Solo un pensiero che abbia – come dice Steiner – “la padronanza delle cose”, in quanto illuminato da una coscienza viva, libera e articolata, può permetterci infatti di trovare, nell’hic et nunc (esistenziale), ciò di cui gli altri e il mondo hanno veramente e profondamente bisogno.
Note:
1) R.Steiner: L’uomo sintesi armonica delle attività creatrici universali – Antroposofica, Milano 1968, pp. 24-25;
2) R.Steiner: L’antroposofia e le scienze – Antroposofica, Milano 1995, p. 75;
3) R.Steiner: Considerazioni esoteriche su nessi karmici – Antroposofica, Milano 1985, vol. I, p. 89;
4) R.Steiner: Impulsi evolutivi interiori dell’umanità. Goethe e la crisi del secolo diciannovesimo – Antroposofica, Milano 1976, p. 144;
5) cfr. S.Prokofieff: Le dodici notti sante e le Gerarchie spirituali – Arcobaleno, Oriago di Mira (Ve) 1990;
6) cfr. P.Florenskij: La colonna e il fondamento della verità – Rusconi, Milano 1974;
7) R.Steiner: Il Vangelo di Giovanni in relazione con gli altri tre e specialmente con quello di Luca – Antroposofica, Milano 1970, p. 211;
8) M.Scaligero: Dell’amore immortale – Tilopa, Roma 1982, p. 46;
9) M.Scaligero: Graal.
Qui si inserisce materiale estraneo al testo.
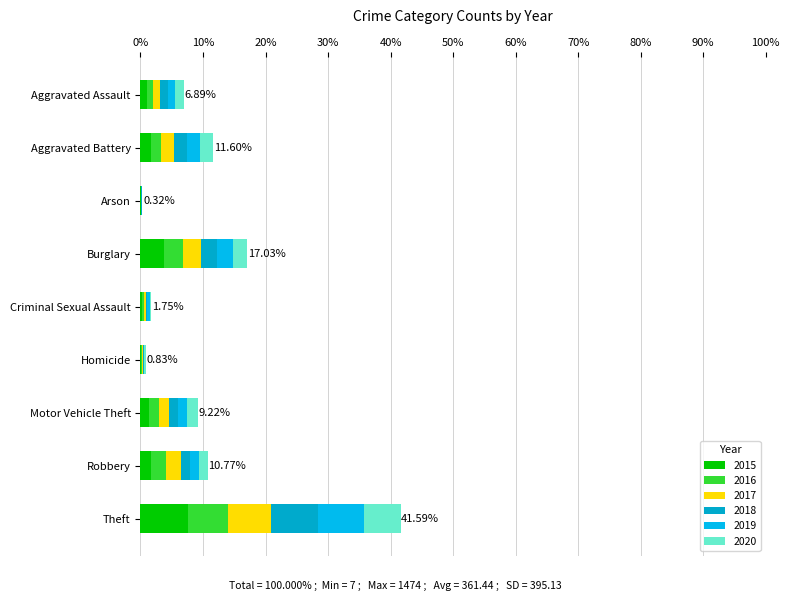

Between Theft and Robbery, which is larger?

Theft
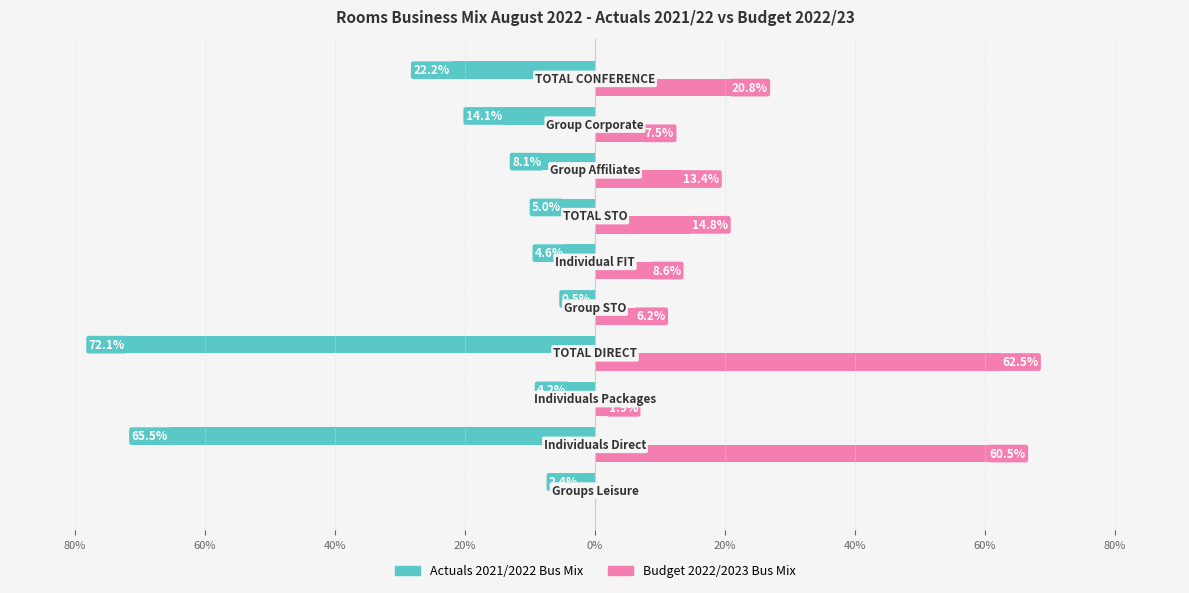

What are all the series names shown in the legend?

Actuals 2021/2022 Bus Mix, Budget 2022/2023 Bus Mix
Saggio sul Mistero del Sacro Amore – Tilopa, Roma 1982, p. 55;
10) cfr. A.Zichichi: Galilei divin uomo – il Saggiatore – Milano 2001;
11) P.Dyckhoff: La preghiera cosmica. Alla scuola di Origene – Neri Pozza, Vicenza 1995, pp. 14-15;
12) N.Berdjaev: Nuovo Medioevo. Riflessioni sul destino della Russia e dell’Europa – Fazi, Roma 2000, pp. 33 e 32;
13) cfr. R.Steiner: Educazione pratica del pensiero – Antroposofica, Milano 1978;
14) G.P.Eckermann: Colloqui col Goethe – Laterza, Bari 1912, vol. I, p. 156.